Casualty losses are generally deductible only in the year the casualty occurred. However, if you have a deductible loss from a disaster in a Presidentially declared disaster area, you can choose to deduct that loss on your tax return for the year immediately preceding the year of the casualty. If you have already filed your return for the preceding year, the loss may be claimed in the preceding year by filing an amended return, ( Form 1040X (PDF) for Individuals or Form 1120X (PDF) for Corporations).

Generally, you must make the choice to use the preceding year by the due date of the current year's return, without extensions.

For Example:

The election to deduct a 2005 disaster loss on your 2004 return must be made on or before the due date (without extensions) of the 2005 return.

You can revoke this choice within 90 days after making it by returning to the IRS any refund or credit you received from making the choice. If you revoke your choice before receiving a refund, you must return the refund within 30 days after receiving it for the revocation to be effective.

Generally, you can choose to postpone reporting gain due to insurance proceeds that exceed your basis in property destroyed or damaged by a casualty if you purchase replacement property or repair the damage within two years. Postponement of gain is only available if the amount you spend on replacing or repairing your property is equal to, or exceeds, the insurance proceeds you receive. Otherwise, the excess of the insurance proceeds over the amount you spend to replace or repair your property must be reported as gain.

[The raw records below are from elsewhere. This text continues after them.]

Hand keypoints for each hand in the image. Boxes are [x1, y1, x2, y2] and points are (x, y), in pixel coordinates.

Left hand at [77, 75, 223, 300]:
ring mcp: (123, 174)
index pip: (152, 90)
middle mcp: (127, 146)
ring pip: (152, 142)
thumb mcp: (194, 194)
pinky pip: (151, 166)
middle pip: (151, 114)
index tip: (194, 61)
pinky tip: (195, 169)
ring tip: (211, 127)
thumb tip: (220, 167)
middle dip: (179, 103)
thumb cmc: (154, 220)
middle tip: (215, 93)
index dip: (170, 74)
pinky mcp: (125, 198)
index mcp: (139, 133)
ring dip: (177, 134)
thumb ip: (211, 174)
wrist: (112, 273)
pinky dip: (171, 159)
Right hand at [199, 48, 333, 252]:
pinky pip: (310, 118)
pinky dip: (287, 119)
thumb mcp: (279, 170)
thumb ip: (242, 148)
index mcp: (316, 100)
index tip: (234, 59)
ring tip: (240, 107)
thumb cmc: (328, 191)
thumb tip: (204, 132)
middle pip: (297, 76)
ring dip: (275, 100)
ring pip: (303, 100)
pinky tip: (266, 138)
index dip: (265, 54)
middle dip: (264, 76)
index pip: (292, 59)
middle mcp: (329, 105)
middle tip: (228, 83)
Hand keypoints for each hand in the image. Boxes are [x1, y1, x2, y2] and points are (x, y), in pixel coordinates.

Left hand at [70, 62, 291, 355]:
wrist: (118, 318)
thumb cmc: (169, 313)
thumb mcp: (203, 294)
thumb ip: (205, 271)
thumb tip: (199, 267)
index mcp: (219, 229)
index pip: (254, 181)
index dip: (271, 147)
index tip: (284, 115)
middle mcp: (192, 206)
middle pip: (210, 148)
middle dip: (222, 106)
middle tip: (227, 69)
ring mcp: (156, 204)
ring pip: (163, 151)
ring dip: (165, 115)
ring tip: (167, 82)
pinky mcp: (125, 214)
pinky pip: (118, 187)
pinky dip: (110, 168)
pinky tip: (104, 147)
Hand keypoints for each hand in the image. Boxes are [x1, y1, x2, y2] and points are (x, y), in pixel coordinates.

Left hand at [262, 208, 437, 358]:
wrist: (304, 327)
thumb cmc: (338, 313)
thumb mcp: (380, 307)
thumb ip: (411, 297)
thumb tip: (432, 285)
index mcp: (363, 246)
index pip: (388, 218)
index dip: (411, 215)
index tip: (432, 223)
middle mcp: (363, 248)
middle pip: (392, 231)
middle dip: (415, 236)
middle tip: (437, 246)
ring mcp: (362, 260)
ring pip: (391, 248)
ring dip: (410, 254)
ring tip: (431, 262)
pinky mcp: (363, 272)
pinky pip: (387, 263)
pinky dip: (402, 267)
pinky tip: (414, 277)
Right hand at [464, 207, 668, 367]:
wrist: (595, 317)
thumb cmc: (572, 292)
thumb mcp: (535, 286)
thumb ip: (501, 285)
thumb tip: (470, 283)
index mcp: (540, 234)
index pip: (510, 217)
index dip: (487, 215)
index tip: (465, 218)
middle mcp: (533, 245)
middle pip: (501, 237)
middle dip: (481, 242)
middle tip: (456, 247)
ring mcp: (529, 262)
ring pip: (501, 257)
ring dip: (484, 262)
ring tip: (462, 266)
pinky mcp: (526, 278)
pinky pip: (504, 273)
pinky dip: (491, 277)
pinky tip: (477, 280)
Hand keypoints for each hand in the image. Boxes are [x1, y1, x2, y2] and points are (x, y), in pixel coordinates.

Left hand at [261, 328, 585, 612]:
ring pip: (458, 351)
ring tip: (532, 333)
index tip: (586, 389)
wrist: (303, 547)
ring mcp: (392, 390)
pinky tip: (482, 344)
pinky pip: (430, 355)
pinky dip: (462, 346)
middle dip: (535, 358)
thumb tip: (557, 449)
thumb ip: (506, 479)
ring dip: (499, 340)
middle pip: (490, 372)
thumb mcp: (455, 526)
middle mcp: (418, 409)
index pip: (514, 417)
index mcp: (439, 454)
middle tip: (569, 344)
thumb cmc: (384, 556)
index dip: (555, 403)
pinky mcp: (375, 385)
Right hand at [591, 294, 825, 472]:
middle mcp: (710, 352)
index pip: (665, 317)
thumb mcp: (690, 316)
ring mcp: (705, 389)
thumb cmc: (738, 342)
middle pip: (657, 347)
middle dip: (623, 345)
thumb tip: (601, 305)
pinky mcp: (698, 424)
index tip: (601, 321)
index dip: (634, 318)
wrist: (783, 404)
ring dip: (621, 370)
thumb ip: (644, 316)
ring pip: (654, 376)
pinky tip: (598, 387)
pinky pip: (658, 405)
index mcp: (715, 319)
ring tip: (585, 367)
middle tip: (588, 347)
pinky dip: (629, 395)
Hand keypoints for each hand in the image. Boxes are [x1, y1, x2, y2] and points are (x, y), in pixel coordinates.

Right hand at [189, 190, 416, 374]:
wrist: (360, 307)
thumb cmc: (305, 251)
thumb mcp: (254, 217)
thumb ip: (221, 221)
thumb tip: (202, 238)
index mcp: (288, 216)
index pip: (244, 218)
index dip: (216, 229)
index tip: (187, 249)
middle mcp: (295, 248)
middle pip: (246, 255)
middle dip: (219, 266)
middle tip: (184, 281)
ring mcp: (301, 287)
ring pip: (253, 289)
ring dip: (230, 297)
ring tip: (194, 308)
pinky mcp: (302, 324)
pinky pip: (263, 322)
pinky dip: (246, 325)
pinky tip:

If your main home, or any of its contents, is damaged or destroyed as a result of a disaster in a Presidentially declared disaster area, do not report any gain due to insurance proceeds you receive for unscheduled personal property, such as damaged furniture, that was part of the contents of your home. You can choose to postpone gain from any other insurance proceeds received for your main home or its contents if you purchase replacement property within four years after the close of the first tax year in which any gain is realized. For this purpose, insurance proceeds received for the home or its contents are treated as being received for a single item of property, and any replacement property you purchase that is similar or related in service or use to your home or its contents is treated as similar or related in service or use to that single item of property. Again, postponement of gain is only available if the amount you spend on replacing or repairing your property is equal to, or exceeds, the insurance proceeds you receive. Otherwise, you must recognize gain to the extent that the insurance proceeds are more than the cost of your replacement property. Renters qualify to choose relief under these rules if the rented residence is their main home.

If your home is located in a Presidentially declared disaster area and your state or local government orders you to tear it down or move it because it is no longer safe to live in, the resulting loss in value is treated as a casualty loss from a disaster. Figure your loss in the same way as any other casualty loss of personal-use property. The State or local government order must be issued within 120 days after the area is declared a disaster area.

If your loss deduction is more than your income, you may have a net operating loss. You do not have to be in business to have a net operating loss from a casualty. For more information, refer to Publication 536, Net Operating Losses.

The IRS may postpone for up to one year certain tax deadlines of taxpayers who are affected by a Presidentially declared disaster. The tax deadlines the IRS may postpone include those for filing income, estate, gift, generation-skipping transfer, certain excise, and employment tax returns, paying taxes associated with those returns, and making contributions to a traditional IRA or Roth IRA.

If the IRS postpones the due date for filing your return and for paying your tax and you are affected by a Presidentially declared disaster area, the IRS may abate the interest on underpaid tax that would otherwise accrue for the period of the postponement.